Pemerintah kini tengah memperhatikan rendahnya kemampuan numerasi di kalangan anak-anak Indonesia. Hal ini terlihat jelas dari skor Programme for International Student Assessment (PISA) yang menunjukkan bahwa banyak anak kita kesulitan dalam hal ini. Ini menjadi sinyal penting untuk memperkuat budaya berhitung sejak dini, termasuk kemampuan membaca jam analog yang seharusnya sudah dikuasai.

"Saya menengarai, sebagian anak-anak kita itu tidak mampu membaca jam analog. Membaca jam digital itu bisa karena ada angkanya. Tetapi ketika sudah jam analog, ada jarum panjang, ada jarum pendek, tidak semuanya bisa membaca," ungkap Menteri Pendidikan Dasar dan Menengah (Mendikdasmen) Abdul Mu'ti saat meluncurkan Gerakan Numerasi Nasional di SDN 04 Meruya, Jakarta Barat, pada Selasa (19/8).

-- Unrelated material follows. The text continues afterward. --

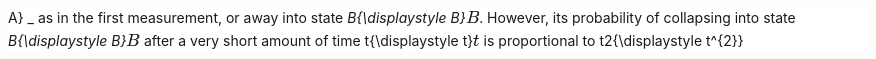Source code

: A}</title><defs aria-hidden="true"><path stroke-width="1" id="E1-MJMATHI-41" d="M208 74Q208 50 254 46Q272 46 272 35Q272 34 270 22Q267 8 264 4T251 0Q249 0 239 0T205 1T141 2Q70 2 50 0H42Q35 7 35 11Q37 38 48 46H62Q132 49 164 96Q170 102 345 401T523 704Q530 716 547 716H555H572Q578 707 578 706L606 383Q634 60 636 57Q641 46 701 46Q726 46 726 36Q726 34 723 22Q720 7 718 4T704 0Q701 0 690 0T651 1T578 2Q484 2 455 0H443Q437 6 437 9T439 27Q443 40 445 43L449 46H469Q523 49 533 63L521 213H283L249 155Q208 86 208 74ZM516 260Q516 271 504 416T490 562L463 519Q447 492 400 412L310 260L413 259Q516 259 516 260Z"></path></defs><g stroke="currentColor" fill="currentColor" stroke-width="0" transform="matrix(1 0 0 -1 0 0)" aria-hidden="true"> <use xlink:href="#E1-MJMATHI-41" x="0" y="0"></use></g></svg>_ as in the first measurement, or away into state _B{\\displaystyle B}<svg xmlns:xlink="http://www.w3.org/1999/xlink" width="1.764ex" height="2.176ex" style="vertical-align: -0.338ex;" viewBox="0 -791.3 759.5 936.9" role="img" focusable="false" xmlns="http://www.w3.org/2000/svg" aria-labelledby="MathJax-SVG-1-Title"><title id="MathJax-SVG-1-Title">{\displaystyle B}</title><defs aria-hidden="true"><path stroke-width="1" id="E1-MJMATHI-42" d="M231 637Q204 637 199 638T194 649Q194 676 205 682Q206 683 335 683Q594 683 608 681Q671 671 713 636T756 544Q756 480 698 429T565 360L555 357Q619 348 660 311T702 219Q702 146 630 78T453 1Q446 0 242 0Q42 0 39 2Q35 5 35 10Q35 17 37 24Q42 43 47 45Q51 46 62 46H68Q95 46 128 49Q142 52 147 61Q150 65 219 339T288 628Q288 635 231 637ZM649 544Q649 574 634 600T585 634Q578 636 493 637Q473 637 451 637T416 636H403Q388 635 384 626Q382 622 352 506Q352 503 351 500L320 374H401Q482 374 494 376Q554 386 601 434T649 544ZM595 229Q595 273 572 302T512 336Q506 337 429 337Q311 337 310 336Q310 334 293 263T258 122L240 52Q240 48 252 48T333 46Q422 46 429 47Q491 54 543 105T595 229Z"></path></defs><g stroke="currentColor" fill="currentColor" stroke-width="0" transform="matrix(1 0 0 -1 0 0)" aria-hidden="true"> <use xlink:href="#E1-MJMATHI-42" x="0" y="0"></use></g></svg>_. However, its probability of collapsing into state _B{\\displaystyle B}<svg xmlns:xlink="http://www.w3.org/1999/xlink" width="1.764ex" height="2.176ex" style="vertical-align: -0.338ex;" viewBox="0 -791.3 759.5 936.9" role="img" focusable="false" xmlns="http://www.w3.org/2000/svg" aria-labelledby="MathJax-SVG-1-Title"><title id="MathJax-SVG-1-Title">{\displaystyle B}</title><defs aria-hidden="true"><path stroke-width="1" id="E1-MJMATHI-42" d="M231 637Q204 637 199 638T194 649Q194 676 205 682Q206 683 335 683Q594 683 608 681Q671 671 713 636T756 544Q756 480 698 429T565 360L555 357Q619 348 660 311T702 219Q702 146 630 78T453 1Q446 0 242 0Q42 0 39 2Q35 5 35 10Q35 17 37 24Q42 43 47 45Q51 46 62 46H68Q95 46 128 49Q142 52 147 61Q150 65 219 339T288 628Q288 635 231 637ZM649 544Q649 574 634 600T585 634Q578 636 493 637Q473 637 451 637T416 636H403Q388 635 384 626Q382 622 352 506Q352 503 351 500L320 374H401Q482 374 494 376Q554 386 601 434T649 544ZM595 229Q595 273 572 302T512 336Q506 337 429 337Q311 337 310 336Q310 334 293 263T258 122L240 52Q240 48 252 48T333 46Q422 46 429 47Q491 54 543 105T595 229Z"></path></defs><g stroke="currentColor" fill="currentColor" stroke-width="0" transform="matrix(1 0 0 -1 0 0)" aria-hidden="true"> <use xlink:href="#E1-MJMATHI-42" x="0" y="0"></use></g></svg>_ after a very short amount of time t{\\displaystyle t}<svg xmlns:xlink="http://www.w3.org/1999/xlink" width="0.84ex" height="2.009ex" style="vertical-align: -0.338ex;" viewBox="0 -719.6 361.5 865.1" role="img" focusable="false" xmlns="http://www.w3.org/2000/svg" aria-labelledby="MathJax-SVG-1-Title"><title id="MathJax-SVG-1-Title">{\displaystyle t}</title><defs aria-hidden="true"><path stroke-width="1" id="E1-MJMATHI-74" d="M26 385Q19 392 19 395Q19 399 22 411T27 425Q29 430 36 430T87 431H140L159 511Q162 522 166 540T173 566T179 586T187 603T197 615T211 624T229 626Q247 625 254 615T261 596Q261 589 252 549T232 470L222 433Q222 431 272 431H323Q330 424 330 420Q330 398 317 385H210L174 240Q135 80 135 68Q135 26 162 26Q197 26 230 60T283 144Q285 150 288 151T303 153H307Q322 153 322 145Q322 142 319 133Q314 117 301 95T267 48T216 6T155 -11Q125 -11 98 4T59 56Q57 64 57 83V101L92 241Q127 382 128 383Q128 385 77 385H26Z"></path></defs><g stroke="currentColor" fill="currentColor" stroke-width="0" transform="matrix(1 0 0 -1 0 0)" aria-hidden="true"> <use xlink:href="#E1-MJMATHI-74" x="0" y="0"></use></g></svg> is proportional to t2{\\displaystyle t^{2}}<svg xmlns:xlink="http://www.w3.org/1999/xlink" width="1.894ex" height="2.676ex" style="vertical-align: -0.338ex;" viewBox="0 -1006.6 815.4 1152.1" role="img" focusable="false" xmlns="http://www.w3.org/2000/svg" aria-labelledby="MathJax-SVG-1-Title"><title id="MathJax-SVG-1-Title">{\displaystyle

Dia menekankan bahwa kemampuan membaca jam analog bukan hanya soal mengetahui waktu, tetapi juga melatih anak-anak untuk memahami sudut, posisi, dan keterampilan berhitung yang sangat berguna dalam kehidupan sehari-hari.

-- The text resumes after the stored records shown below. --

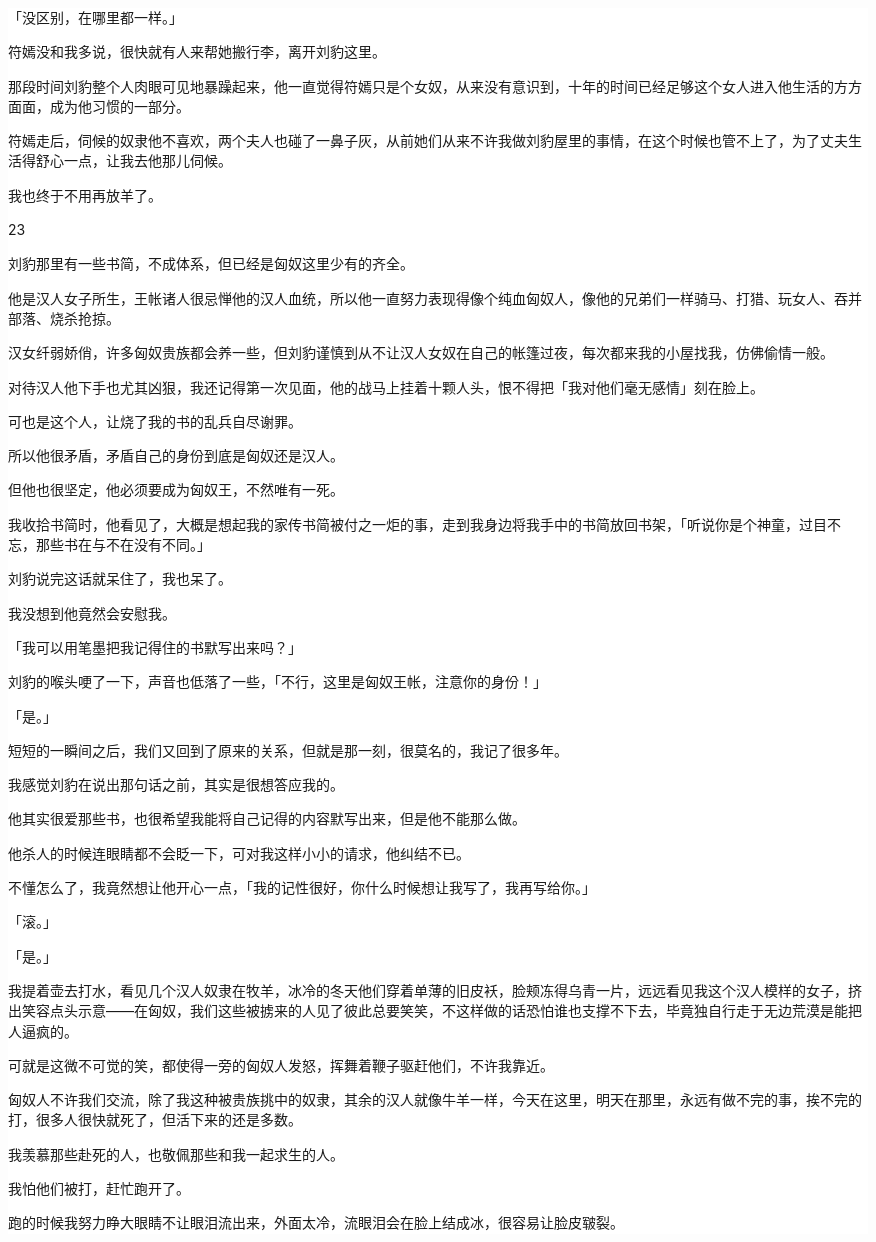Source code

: 「没区别，在哪里都一样。」

符嫣没和我多说，很快就有人来帮她搬行李，离开刘豹这里。

那段时间刘豹整个人肉眼可见地暴躁起来，他一直觉得符嫣只是个女奴，从来没有意识到，十年的时间已经足够这个女人进入他生活的方方面面，成为他习惯的一部分。

符嫣走后，伺候的奴隶他不喜欢，两个夫人也碰了一鼻子灰，从前她们从来不许我做刘豹屋里的事情，在这个时候也管不上了，为了丈夫生活得舒心一点，让我去他那儿伺候。

我也终于不用再放羊了。

23

刘豹那里有一些书简，不成体系，但已经是匈奴这里少有的齐全。

他是汉人女子所生，王帐诸人很忌惮他的汉人血统，所以他一直努力表现得像个纯血匈奴人，像他的兄弟们一样骑马、打猎、玩女人、吞并部落、烧杀抢掠。

汉女纤弱娇俏，许多匈奴贵族都会养一些，但刘豹谨慎到从不让汉人女奴在自己的帐篷过夜，每次都来我的小屋找我，仿佛偷情一般。

对待汉人他下手也尤其凶狠，我还记得第一次见面，他的战马上挂着十颗人头，恨不得把「我对他们毫无感情」刻在脸上。

可也是这个人，让烧了我的书的乱兵自尽谢罪。

所以他很矛盾，矛盾自己的身份到底是匈奴还是汉人。

但他也很坚定，他必须要成为匈奴王，不然唯有一死。

我收拾书简时，他看见了，大概是想起我的家传书简被付之一炬的事，走到我身边将我手中的书简放回书架，「听说你是个神童，过目不忘，那些书在与不在没有不同。」

刘豹说完这话就呆住了，我也呆了。

我没想到他竟然会安慰我。

「我可以用笔墨把我记得住的书默写出来吗？」

刘豹的喉头哽了一下，声音也低落了一些，「不行，这里是匈奴王帐，注意你的身份！」

「是。」

短短的一瞬间之后，我们又回到了原来的关系，但就是那一刻，很莫名的，我记了很多年。

我感觉刘豹在说出那句话之前，其实是很想答应我的。

他其实很爱那些书，也很希望我能将自己记得的内容默写出来，但是他不能那么做。

他杀人的时候连眼睛都不会眨一下，可对我这样小小的请求，他纠结不已。

不懂怎么了，我竟然想让他开心一点，「我的记性很好，你什么时候想让我写了，我再写给你。」

「滚。」

「是。」

我提着壶去打水，看见几个汉人奴隶在牧羊，冰冷的冬天他们穿着单薄的旧皮袄，脸颊冻得乌青一片，远远看见我这个汉人模样的女子，挤出笑容点头示意——在匈奴，我们这些被掳来的人见了彼此总要笑笑，不这样做的话恐怕谁也支撑不下去，毕竟独自行走于无边荒漠是能把人逼疯的。

可就是这微不可觉的笑，都使得一旁的匈奴人发怒，挥舞着鞭子驱赶他们，不许我靠近。

匈奴人不许我们交流，除了我这种被贵族挑中的奴隶，其余的汉人就像牛羊一样，今天在这里，明天在那里，永远有做不完的事，挨不完的打，很多人很快就死了，但活下来的还是多数。

我羡慕那些赴死的人，也敬佩那些和我一起求生的人。

我怕他们被打，赶忙跑开了。

跑的时候我努力睁大眼睛不让眼泪流出来，外面太冷，流眼泪会在脸上结成冰，很容易让脸皮皲裂。
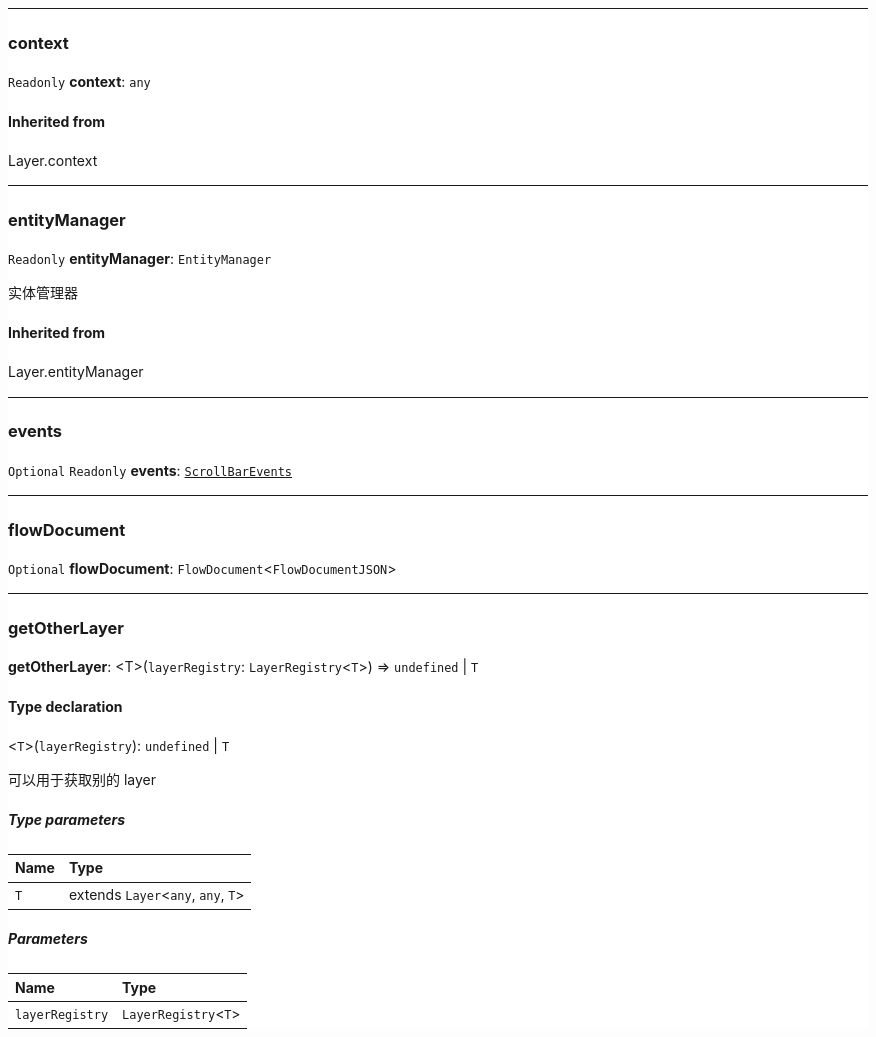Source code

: ***

### context

`Readonly` **context**: `any`

#### Inherited from

Layer.context

***

### entityManager

`Readonly` **entityManager**: `EntityManager`

实体管理器

#### Inherited from

Layer.entityManager

***

### events

`Optional` `Readonly` **events**: [`ScrollBarEvents`](/en/auto-docs/renderer/variables/ScrollBarEvents-1.md)

***

### flowDocument

`Optional` **flowDocument**: `FlowDocument`<`FlowDocumentJSON`>

***

### getOtherLayer

**getOtherLayer**: \<T>(`layerRegistry`: `LayerRegistry`<`T`>) => `undefined` | `T`

#### Type declaration

<`T`>(`layerRegistry`): `undefined` | `T`

可以用于获取别的 layer

##### Type parameters

| Name | Type |
| :------ | :------ |
| `T` | extends `Layer`<`any`, `any`, `T`> |

##### Parameters

| Name | Type |
| :------ | :------ |
| `layerRegistry` | `LayerRegistry`<`T`> |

"Padahal dari situ, anak tidak hanya tahu jam berapa, tapi juga bisa memahami sudut-sudut pergerakan jarum jam. Itu juga bagian dari numerasi," tambahnya.

Menurutnya, lemahnya kemampuan numerasi berpengaruh langsung pada rendahnya skor PISA Indonesia. Bahkan, masih banyak anak yang terbiasa bergantung pada kalkulator untuk hitungan sederhana.

"Jangan sampai ketika ada pertanyaan 4x4 sama dengan 16, harus pakai kalkulator. Kebiasaan-kebiasaan numerasi sederhana ini harus dibangun kembali," katanya.

Ia menegaskan pentingnya mengubah pandangan bahwa matematika adalah pelajaran yang sulit dan menakutkan. Matematika seharusnya dipandang sebagai sesuatu yang menyenangkan dalam dunia pendidikan.

"Dulu matematika sering disebut mati-matian, gurunya juga mengajarkan dengan cara yang bikin mumet. Akhirnya jadi momok. Kita harus ubah itu. Matematika harus diajarkan dengan cara yang menyenangkan, joyfull, bahkan lewat cerita dan narasi," jelasnya.

Selain itu, penggunaan numerasi dalam kehidupan sehari-hari dinilai dapat mengurangi ketergantungan anak-anak menggunakan teknologi secara instan.

"Kebiasaan sederhana seperti membaca peta, menghitung waktu perjalanan, sampai memahami arah kiblat, semuanya bagian dari numerasi yang dekat dengan kehidupan kita," ujarnya.

Mu'ti berharap, gerakan numerasi dapat membangkitkan semangat anak-anak untuk lebih mencintai matematika sekaligus meningkatkan daya saing Indonesia di tingkat global.